**Document passage**
>>>

When using any CNC machine the system has to understand where the part to be machined is physically located. This is most commonly done by jogging the tool to a position relative to the part and then indicating to the controller that the tool is indeed at that position. Hobby CNC enthusiasts [Jeremy] and [Yakob] wanted an easy, convenient (and even fun) way to zero their plasma cutter. They decided to make a wireless jog pendant capable of moving and zeroing their machine….. and it’s built into a retro game controller!
The housing is a wireless Atari 2600 controller. Most of the innards were taken out and replaced with a BlueFruit EZ-Key module that takes input signals from the stock joystick and button switches and, in turn, emulates a Bluetooth keyboard signal that is understood by a PC. Most PC-based CNC Control Software’s have keyboard shortcuts for certain functions. This project takes advantage by using those available keyboard shortcuts by mapping individual pin inputs to specific keyboard key presses.
The X and Y axes are controlled by pushing the joystick in the appropriate direction. Pressing the ‘fire’ button zeros the axis. Even though the remote is working now, these two guys want to add a rotary encoder so that they can make minor Z axis height adjustments on the fly since sometimes the metal they are plasma cutting isn’t completely flat.

<<<

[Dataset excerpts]
>>>

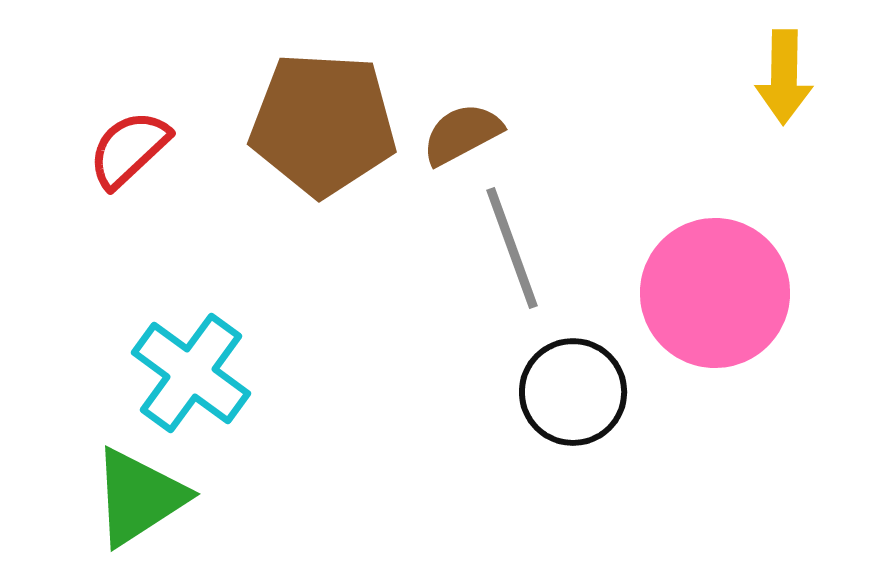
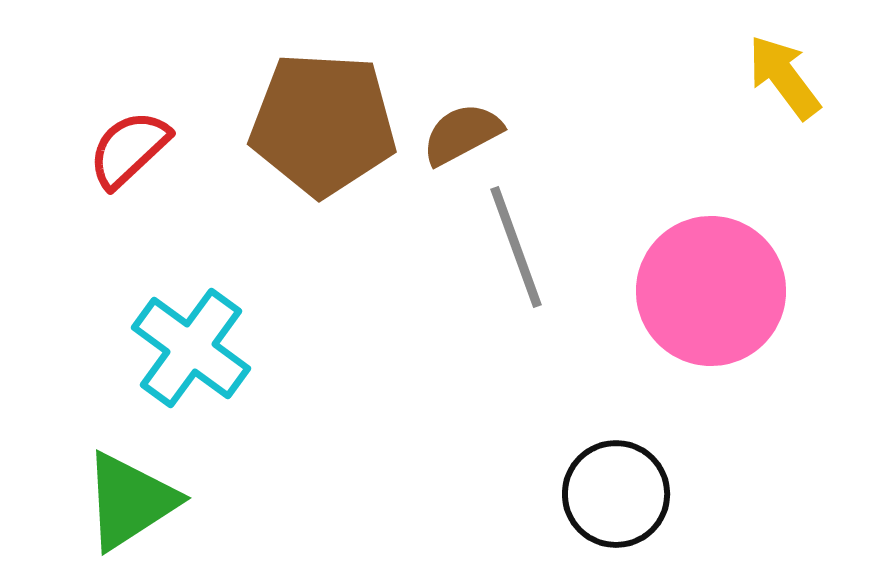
yellow arrow: rotated 142 degrees clockwise
gray line: moved 4 px right, 1 px up
pink circle: moved 4 px left, 2 px up
cyan cross: moved 25 px up
black circle: moved 43 px right, 102 px down
green triangle: moved 9 px left, 4 px down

<<<

**Problem set**
A - In the plasma cutter jog pendant write-up, what was used as the housing for the pendant?
B - Rewrite the lines of the shape change records as a numbered list, skipping any blank lines and leaving out the pictures.

**The results**
A - A wireless Atari 2600 controller.

B -
1. yellow arrow: rotated 142 degrees clockwise
2. gray line: moved 4 px right, 1 px up
3. pink circle: moved 4 px left, 2 px up
4. cyan cross: moved 25 px up
5. black circle: moved 43 px right, 102 px down
6. green triangle: moved 9 px left, 4 px down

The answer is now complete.